Plain-text document sources:
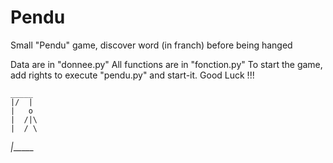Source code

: # Pendu
Small "Pendu" game, discover word (in franch) before being hanged 

Data are in "donnee.py"
All functions are in "fonction.py"
To start the game, add rights to execute "pendu.py" and start-it. 
Good Luck !!! 




    _____
    |/  |
    |   o 
    |  /|\
    |  / \
   _|______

### What the task requires
Whenever a line includes the word "game", pull it out of the entries.

### Answer below
Small "Pendu" game, discover word (in franch) before being hanged 
To start the game, add rights to execute "pendu.py" and start-it. 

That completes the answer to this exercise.